Dr. Mohan's scholarly contributions comprises over 450 research articles, 65 book chapters, edited 5 books and have 14 patents. His work has garnered significant recognition, with more than 33,000+ citations and an impressive H-index of 100 (Google Scholar). He has also played a pivotal role in shaping the academic landscape by mentoring 38 Ph.D. students, 2 M.Phils, and over 120 M.Tech/B.Tech/M.Sc students.

== Honors and awards ==
Dr. Mohan was honored with the 'Shanti Swarup Bhatnagar (SSB) Prize' in Engineering Sciences by the Government of India in 2014. He has received the 'INAE-SERB Abdul Kalam Technology Innovation National Fellow', the 'Golden Peacock Eco-Innovation Award', the 'Dr. C.V. Raman Award' by the Government of Andhra Pradesh, 'Tata Innovation Fellow 2018' by Department of Biotechnology, VASVIK Award for the year 2018 in the category of ‘Environmental Science and Technology’ by Vividhlaxi Audyohik Samshodhan Vikas Kendra, ‘Most outstanding Researcher' in the field of Environmental Science in India-2018 by Careers 360, ‘National Bioscience Award-2012’ by Department of Biotechnology (DBT), SERB-IGCW-2017 for ‘Biohydrogen Technology’ from DST-SERB, 'Environmental Engineering Design Award 2017' by the National Design and Research Forum (NDRF) of Institute of Engineers, India (2017), ‘Prosper.net-Scopus Young Researcher Award in Sustainable Development-2010’ under Energy Category by United Nations University and Elsevier, ‘NASI-Scopus Young Scientist Award- 2010’ in Earth, Oceanographic & Environmental Sciences by NASI and Elsevier and Nawab Zain Yar Jung Bahadur Memorial Prize-1994 by The Institution of Engineers (India), etc.

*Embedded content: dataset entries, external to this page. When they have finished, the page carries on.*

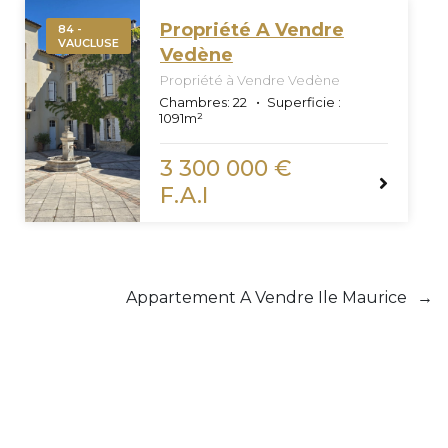
Propriété A Vendre
84 -
VAUCLUSE
Vedène
Propriété à Vendre Vedène
Chambres:
22
Superficie :
1091
m²
3 300 000 €
F.A.I
Appartement A Vendre Ile Maurice
→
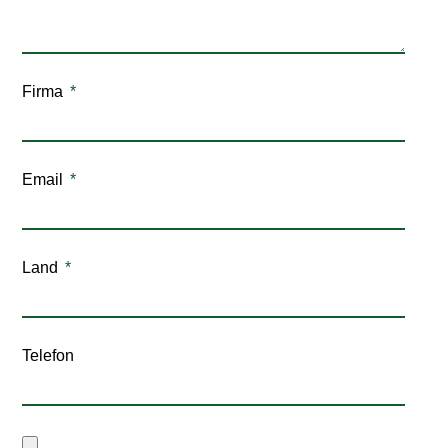
Firma
Email
Land
Telefon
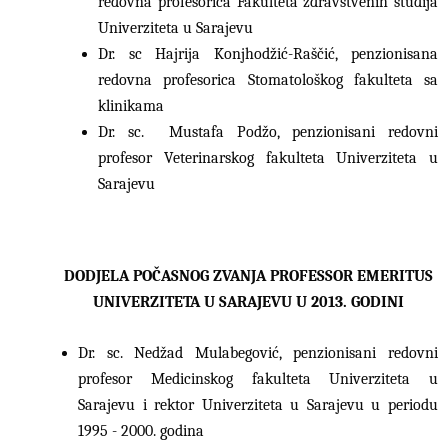
redovna profesorica Fakulteta zdravstvenih studija
Univerziteta u Sarajevu
Dr. sc Hajrija Konjhodžić-Raščić, penzionisana
redovna profesorica Stomatološkog fakulteta sa
klinikama
Dr. sc. Mustafa Podžo, penzionisani redovni
profesor Veterinarskog fakulteta Univerziteta u
Sarajevu
DODJELA POČASNOG ZVANJA PROFESSOR EMERITUS
UNIVERZITETA U SARAJEVU U 2013. GODINI
Dr. sc. Nedžad Mulabegović, penzionisani redovni
profesor Medicinskog fakulteta Univerziteta u
Sarajevu i rektor Univerziteta u Sarajevu u periodu
1995 - 2000. godina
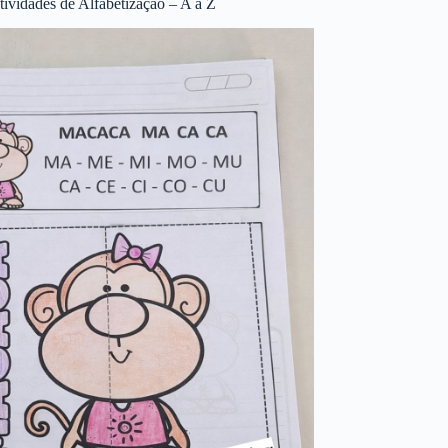
tividades de Alfabetização – A a Z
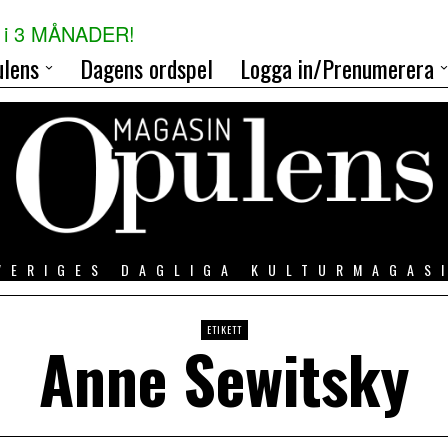
i 3 MÅNADER!
lens
Dagens ordspel
Logga in/Prenumerera
VERIGES DAGLIGA KULTURMAGAS
ETIKETT
Anne Sewitsky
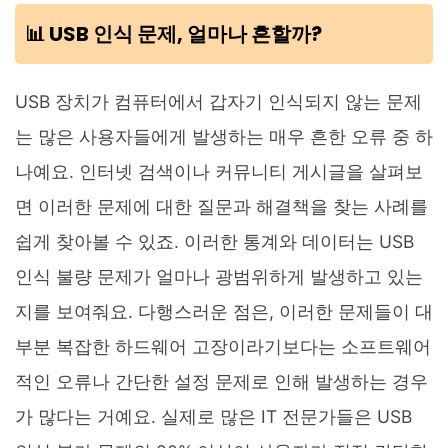
📊 USB 인식 문제, 얼마나 흔할까?
USB 장치가 컴퓨터에서 갑자기 인식되지 않는 문제
는 많은 사용자들에게 발생하는 매우 흔한 오류 중 하
나예요. 인터넷 검색이나 커뮤니티 게시글을 살펴보
면 이러한 문제에 대한 질문과 해결책을 찾는 사례를
쉽게 찾아볼 수 있죠. 이러한 통계와 데이터는 USB
인식 불량 문제가 얼마나 광범위하게 발생하고 있는
지를 보여줘요. 다행스러운 점은, 이러한 문제들이 대
부분 복잡한 하드웨어 고장이라기보다는 소프트웨어
적인 오류나 간단한 설정 문제로 인해 발생하는 경우
가 많다는 거예요. 실제로 많은 IT 전문가들은 USB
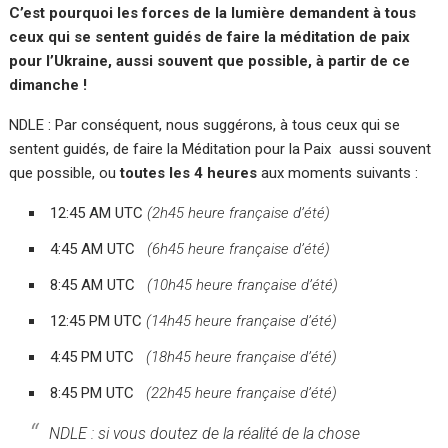
C’est pourquoi les forces de la lumière demandent à tous
ceux qui se sentent guidés de faire la méditation de paix
pour l’Ukraine, aussi souvent que possible, à partir de ce
dimanche !
NDLE : Par conséquent, nous suggérons, à tous ceux qui se
sentent guidés, de faire la Méditation pour la Paix aussi souvent
que possible, ou
toutes les 4 heures
aux moments suivants :
12:45 AM UTC
(2h45 heure française d’été)
4:45 AM UTC
(6h45 heure française d’été)
8:45 AM UTC
(10h45 heure française d’été)
12:45 PM UTC
(14h45 heure française d’été)
4:45 PM UTC
(18h45 heure française d’été)
8:45 PM UTC
(22h45 heure française d’été)
NDLE : si vous doutez de la réalité de la chose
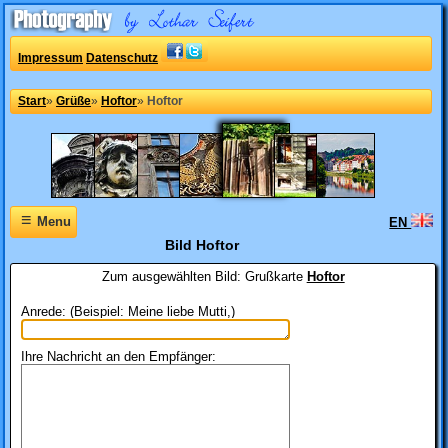
Impressum
Datenschutz
Start
»
Grüße
»
Hoftor
»
Hoftor
≡
Menu
EN
Bild Hoftor
Zum ausgewählten Bild:
Grußkarte
Hoftor
Anrede: (Beispiel: Meine liebe Mutti,)
Ihre Nachricht an den Empfänger:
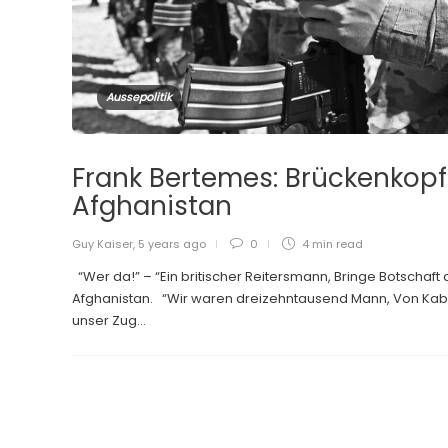
Aussepolitik
Frank Bertemes: Brückenkopf
Afghanistan
Guy Kaiser
,
5 years ago
0
4 min
read
“Wer da!” – “Ein britischer Reitersmann, Bringe Botschaft 
Afghanistan. “Wir waren dreizehntausend Mann, Von Kab
unser Zug...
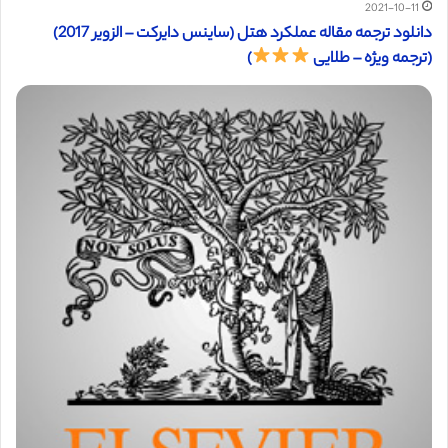
2021-10-11
دانلود ترجمه مقاله عملکرد هتل (ساینس دایرکت – الزویر 2017)
(ترجمه ویژه – طلایی
)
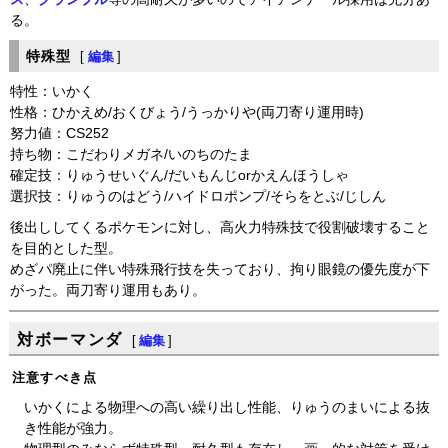
る。
特殊型
[
編集
]
特性：いかく
性格：ひかえめ/おくびょう/うっかりや(両刀寄り運用時)
努力値：CS252
持ち物：こだわりメガネ/いのちのたま
確定技：りゅうせいぐん/だいもんじorかえんほうしゃ
選択技：りゅうのはどう/ハイドロポンプ/そらをとぶ/じしん
後出ししてくるポケモンに対し、高火力特殊技で役割破壊すること
を目的とした型。
めざパ廃止に伴い特殊飛行技を失っており、拘り眼鏡の優先度が下
がった。両刀寄り運用もあり。
対ボーマンダ
[
編集
]
注意すべき点
いかくによる物理への高い繰り出し性能、りゅうのまいによる抜
き性能が強力。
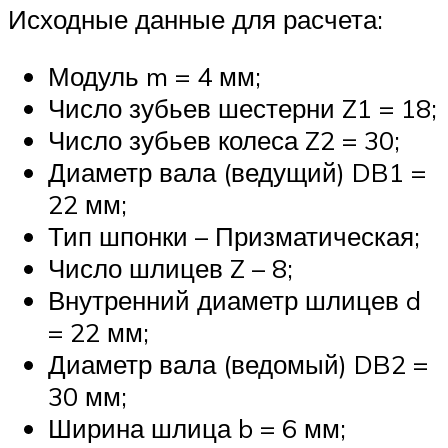
Исходные данные для расчета:
Модуль m = 4 мм;
Число зубьев шестерни Z1 = 18;
Число зубьев колеса Z2 = 30;
Диаметр вала (ведущий) DB1 =
22 мм;
Тип шпонки – Призматическая;
Число шлицев Z – 8;
Внутренний диаметр шлицев d
= 22 мм;
Диаметр вала (ведомый) DB2 =
30 мм;
Ширина шлица b = 6 мм;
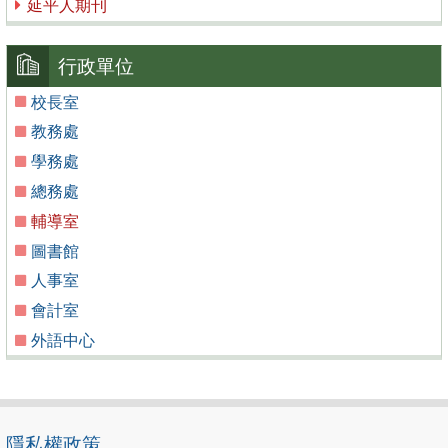
延平人期刊
行政單位
校長室
教務處
學務處
總務處
輔導室
圖書館
人事室
會計室
外語中心
隱私權政策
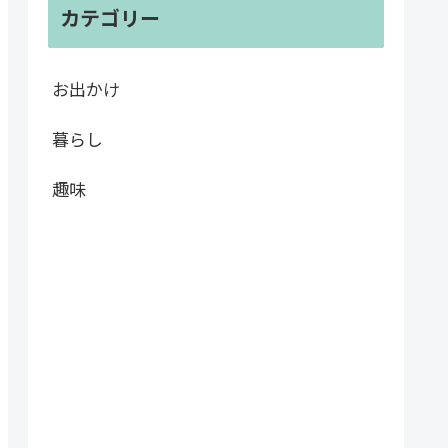
カテゴリー
お出かけ
暮らし
趣味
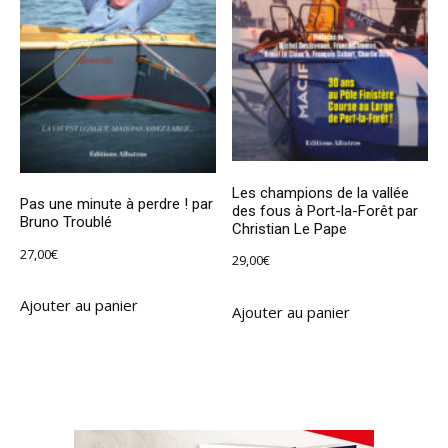
Les champions de la vallée
Pas une minute à perdre ! par
des fous à Port-la-Forêt par
Bruno Troublé
Christian Le Pape
27,00
€
29,00
€
Ajouter au panier
Ajouter au panier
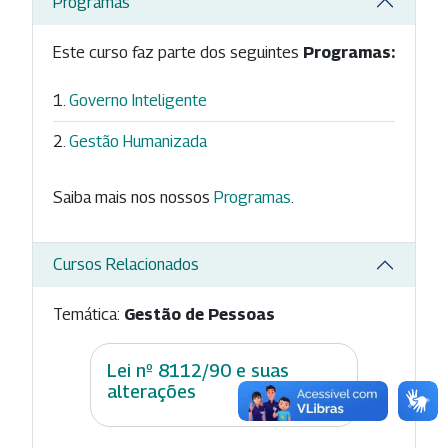
Programas
Este curso faz parte dos seguintes
Programas:
Governo Inteligente
Gestão Humanizada
Saiba mais nos nossos
Programas
.
Cursos Relacionados
Temática:
Gestão de Pessoas
Lei nº 8112/90 e suas
alterações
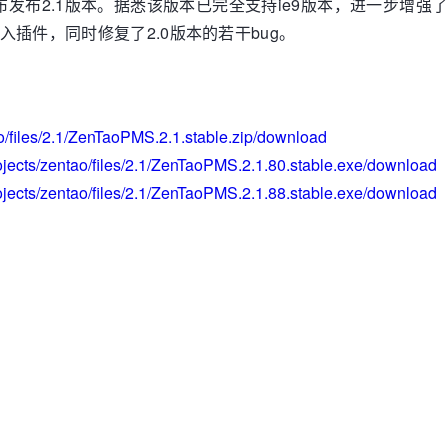
布发布2.1版本。据悉该版本已完全支持ie9版本，进一步增
入插件，同时修复了2.0版本的若干bug。
tao/files/2.1/ZenTaoPMS.2.1.stable.zip/download
rojects/zentao/files/2.1/ZenTaoPMS.2.1.80.stable.exe/download
rojects/zentao/files/2.1/ZenTaoPMS.2.1.88.stable.exe/download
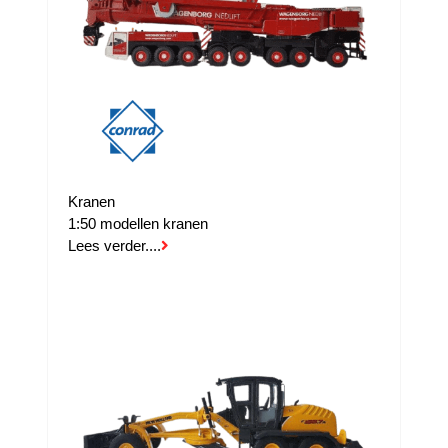
Kranen
1:50 modellen kranen
Lees verder....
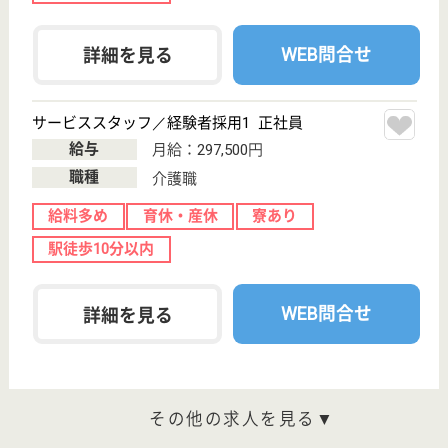
その他の求人を見る
アリア碑文谷
業界大手ベネッセ運営、24H看護師常駐
東京都目黒区碑
文谷3-14-7
都立大学駅徒歩
11分
介護付有料老人
ホーム
200以上の高齢者向けホームを全国展開、社員が「安
心して、長く、働きやすい」職場づくりを目指して、
さまざまな福利厚生・各種制度を用意しています
サービススタッフ／経験者採用1 正社員
給与
月給：317,500円
職種
介護職
給料多め
育休・産休
寮あり
WEB問合せ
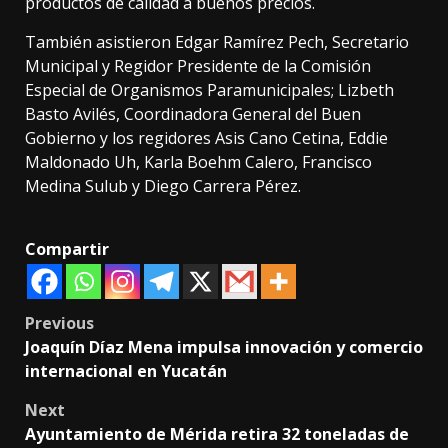
productos de calidad a buenos precios.
También asistieron Edgar Ramírez Pech, Secretario
Municipal y Regidor Presidente de la Comisión
Especial de Organismos Paramunicipales; Lizbeth
Basto Avilés, Coordinadora General del Buen
Gobierno y los regidores Asis Cano Cetina, Eddie
Maldonado Uh, Karla Boehm Calero, Francisco
Medina Sulub y Diego Carrera Pérez.
Compartir
Post
Previous
Joaquín Díaz Mena impulsa innovación y comercio
navigation
internacional en Yucatán
Next
Ayuntamiento de Mérida retira 32 toneladas de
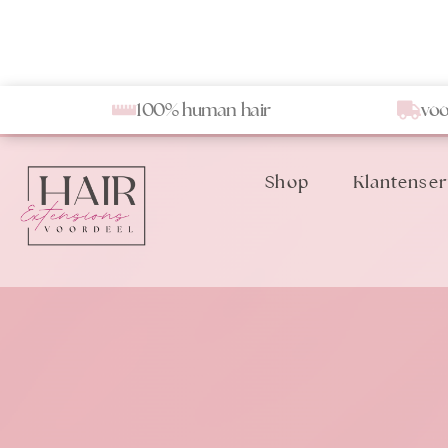
100% human hair
voo
Shop
Klantenser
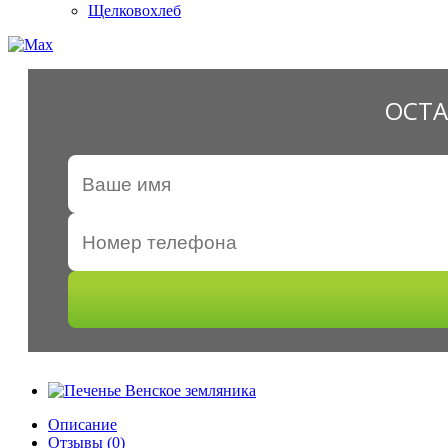
Щелковохлеб
ОСТА
Описание
Отзывы (0)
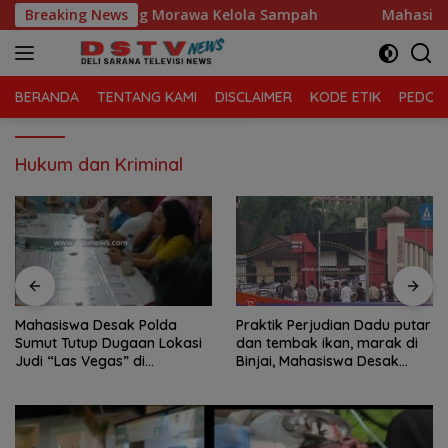
Langsung
camatan Tanjung Morawa Kelola Sampah
Breaking News
Mahasiswa Desa
ke
konten
BERANDA
TENTANG KAMI
DISCLAIMER
KODE ETIK
PEDOMA
Hukum dan Kriminal
Mahasiswa Desak Polda
Praktik Perjudian Dadu putar
Sumut Tutup Dugaan Lokasi
dan tembak ikan, marak di
Judi “Las Vegas” di
Binjai, Mahasiswa Desak
Brahrang Binjai
Poldasu tindak tegas oknum
pengusaha.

Dr. Mohan is a Fellow of the National Academy of Engineering, Telangana and Andhra Pradesh Academy of Sciences, Biotech Research Society of India, International Forum on Industrial Bioprocesses, Institution of Engineers, and International Society for Energy, Environment, and Sustainability. He also serves on the Editorial Boards of prominent journals, including Bioresource Technology, Transactions of the Indian National Academy of Engineering, Environmental Technology, Materials Circular Economy, etc.